Tim Kimmel is the author of one of my favorite parenting books, Grace Based Parenting. I’ve read that one several times and I thought it might be good to read something else by the same author. I liked Little House on the Freeway but overall didn’t find it as helpful. Maybe because it does overlap some with Grace Based Parenting, the ideas weren’t as eye-opening to me. Also, I found that somewhat surprisingly to me, as I was reading it I felt like it confirmed more of what we already do rather than challenging me to make changes in the ways we parent. That’s good in its own way, but not as memorable of a reading experience.
One thing I like about Kimmel is that he focuses more on your heart and attitude as a parent rather than on providing a how-to manual. I somewhat expected this book to be more of a practical guide and was both disappointed and glad to find that it was more of an examination of the reader’s heart. It might not seem as immediately helpful as a checklist of how to change but really in the long run it’s more worth reading. He does include an index at the end of the book that has “101 Ways to Give Rest to Your Family” which provides more practical ideas. Kimmel uses a lot of stories and anecdotes which make his books easy and fun to read. However, at times I think he stretches an analogy a bit to get his point across. I found this to be true in the other book I read by him and I think it’s just his style.
I found the most interesting chapter in this book to be the one on Rest in the Workplace. Kimmel is fairly bold and counter-cultural in his discussion of the idea of success:
Success should never be pursued as a goal. If you make success your goal, you are setting yourself up for intense disappointment….That’s because success was never meant to be a goal. It was meant to be an outcome of certain qualities and wise priorities. Qualities such as hard work, rendering a good service and product for a fair price, backing up your work, and maintaining integrity all the way- those are the things that bring success. These qualities allow room for us to be human. To be as good as we can..but maybe not as good as the next guy. People who work hard and fair can accept their shortcomings and inevitable failures- because success for them is an outcome, not a goal. It’s a process, not a product.
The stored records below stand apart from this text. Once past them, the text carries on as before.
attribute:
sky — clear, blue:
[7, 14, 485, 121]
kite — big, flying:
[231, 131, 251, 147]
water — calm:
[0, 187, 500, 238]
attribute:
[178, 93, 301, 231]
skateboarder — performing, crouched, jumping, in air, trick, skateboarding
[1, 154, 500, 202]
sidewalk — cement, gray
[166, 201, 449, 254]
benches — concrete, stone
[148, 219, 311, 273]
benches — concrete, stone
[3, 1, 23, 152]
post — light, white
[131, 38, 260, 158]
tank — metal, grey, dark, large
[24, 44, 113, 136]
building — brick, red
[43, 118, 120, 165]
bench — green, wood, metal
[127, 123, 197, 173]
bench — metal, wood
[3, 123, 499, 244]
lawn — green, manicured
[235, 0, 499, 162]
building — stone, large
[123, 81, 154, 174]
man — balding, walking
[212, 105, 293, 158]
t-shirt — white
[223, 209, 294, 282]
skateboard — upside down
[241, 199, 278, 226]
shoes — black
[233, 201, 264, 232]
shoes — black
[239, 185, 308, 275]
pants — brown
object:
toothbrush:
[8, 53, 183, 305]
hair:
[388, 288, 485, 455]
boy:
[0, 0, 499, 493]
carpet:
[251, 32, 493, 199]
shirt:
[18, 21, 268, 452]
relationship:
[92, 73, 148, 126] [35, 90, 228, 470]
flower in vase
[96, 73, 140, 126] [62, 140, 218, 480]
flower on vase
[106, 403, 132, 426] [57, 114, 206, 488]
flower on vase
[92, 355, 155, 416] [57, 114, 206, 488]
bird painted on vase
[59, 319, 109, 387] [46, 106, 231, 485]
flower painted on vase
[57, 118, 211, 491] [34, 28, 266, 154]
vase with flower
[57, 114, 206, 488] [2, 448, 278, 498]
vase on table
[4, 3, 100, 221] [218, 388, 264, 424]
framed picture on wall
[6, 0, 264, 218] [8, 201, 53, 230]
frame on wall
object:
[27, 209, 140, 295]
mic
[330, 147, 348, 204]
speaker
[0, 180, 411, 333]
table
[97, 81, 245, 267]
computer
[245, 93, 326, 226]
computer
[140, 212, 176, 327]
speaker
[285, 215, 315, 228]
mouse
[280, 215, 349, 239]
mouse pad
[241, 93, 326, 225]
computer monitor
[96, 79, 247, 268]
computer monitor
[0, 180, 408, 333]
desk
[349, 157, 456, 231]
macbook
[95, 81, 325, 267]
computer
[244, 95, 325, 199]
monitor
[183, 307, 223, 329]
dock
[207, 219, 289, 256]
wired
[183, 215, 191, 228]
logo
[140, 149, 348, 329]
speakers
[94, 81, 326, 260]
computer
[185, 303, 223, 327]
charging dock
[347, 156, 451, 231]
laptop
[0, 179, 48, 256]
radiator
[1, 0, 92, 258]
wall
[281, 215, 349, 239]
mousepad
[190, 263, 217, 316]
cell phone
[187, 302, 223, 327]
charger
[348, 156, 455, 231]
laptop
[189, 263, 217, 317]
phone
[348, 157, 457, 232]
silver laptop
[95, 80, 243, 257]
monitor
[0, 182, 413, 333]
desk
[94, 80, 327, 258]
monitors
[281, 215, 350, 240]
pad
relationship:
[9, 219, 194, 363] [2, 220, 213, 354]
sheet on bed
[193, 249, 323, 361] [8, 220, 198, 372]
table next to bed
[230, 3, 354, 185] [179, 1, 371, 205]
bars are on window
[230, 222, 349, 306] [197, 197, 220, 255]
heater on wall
It’s what you are, not what you do.
This was a particularly interesting chapter to me this week after all the Tiger Mother discussion in the news. Both H. and I have made some degree of sacrifice in our respective careers in order to homeschool and have one parent always at home with the kids. We both are in agreement that it’s best for our family and we both are quite grateful for the opportunity to be able to have both time at home and time at work. However, the decisions we’ve made are counter cultural and sometimes it’s easy to forget that success isn’t what we do but what we are. This chapter helped me to remember.